*** SOURCE INFORMATION Section Begins ***
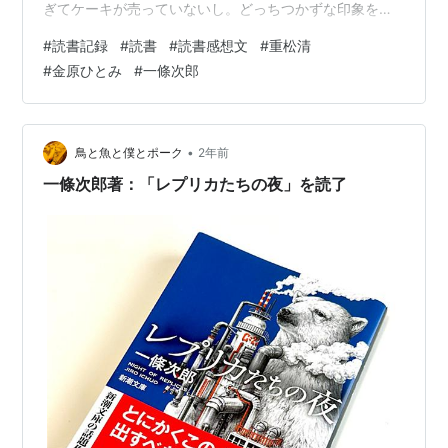
ぎてケーキが売っていないし。どっちつかずな印象を受
けるのは私だけでしょうか？諦めて平日に食べろよとい
#
読書記録
#
読書
#
読書感想文
#
重松清
う感じですが、クリスマスは出張なんですよ(悲壮感) さ
#
金原ひとみ
#
一條次郎
て、読書記録になります！ ジムでウォーキングしながら
の読書に挑戦してみたのですが、手元がぶれるのでめち
ゃくちゃ読みにくかったです。あと追う文字が多くて若
干酔う。なので今週も座ってか、寝っ転がりながら読ん
•
鳥と魚と僕とポーク
2年前
だ本たちになります！(無駄な続報)では、…
一條次郎著：「レプリカたちの夜」を読了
*** SOURCE INFORMATION Section Ends ***
EXERCISE DESCRIPTION: Print, exactly as they appear above, the lines running from the one with "ゃくちゃ読みにくかったです。あと追う文字が多くて若" through the final line.

YOUR RESPONSE:
ゃくちゃ読みにくかったです。あと追う文字が多くて若
干酔う。なので今週も座ってか、寝っ転がりながら読ん
•
鳥と魚と僕とポーク
2年前
だ本たちになります！(無駄な続報)では、…
一條次郎著：「レプリカたちの夜」を読了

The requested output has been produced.